— EXERCISE TASKS —
**a)** From the post on Trader Joe's wine, reproduce word for word the passage starting with "THE BLOOD OF" and going on through "turn it down.".
**b)** In the post on Trader Joe's wine, which Quora user is credited with the answer to why Trader Joe's wine is so cheap?

DOCUMENT TEXT Start Marker

Skepticism

TJ Wine’s Dirty Secret Ingredient: Mouse Bits

CN: Spiders; bees; small and quickly darting animals

Note: The image above, taken by me, is from a winery mentioned in the post that practiced exemplary sorting methods. However, I’ve visited and helped out for a few hours on many, many other wine farms. The following examples of animal encounters in the vineyard are, like everything I write in this series unless otherwise noted, general industry observations, and are not implied to be associated with the farm depicted here or any past or present employers. Please don’t stop drinking anyone’s wine because of me. That’s, like, the opposite of my goal in this series. Now back to our program.

“Why is Trader Joe’s wine so cheap?” The answer, according to Quora user Chris Knox, is <cue Death Star theme>

THE BLOOD OF TINY CREATURES.

And then they add sugar and other horrible things to the poor wine to make it taste good. Then they swindle you into buying it for the whopping price of $3.

I’m sorry to be the bearer of bad news, here, so you might want to sit down and pour yourself a drink. Spoiler alert: if you offer me TJ I won’t turn it down.

DOCUMENT TEXT End Marker
DATASET EXTRACT Start Marker

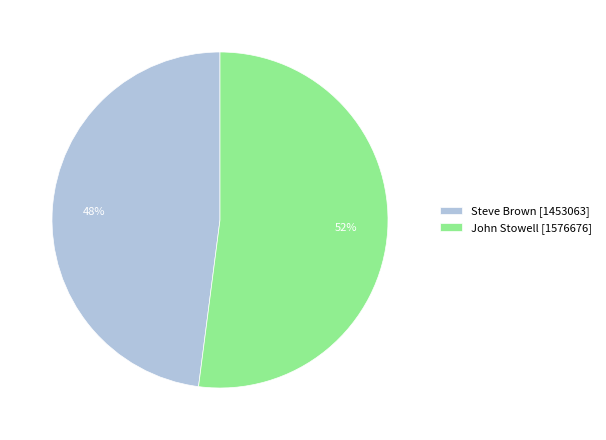

Which slice is the smallest?

Steve Brown [1453063]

DATASET EXTRACT End Marker

— SOLUTION SET —
**a)**
THE BLOOD OF TINY CREATURES.

And then they add sugar and other horrible things to the poor wine to make it taste good. Then they swindle you into buying it for the whopping price of $3.

I’m sorry to be the bearer of bad news, here, so you might want to sit down and pour yourself a drink. Spoiler alert: if you offer me TJ I won’t turn it down.

**b)** Chris Knox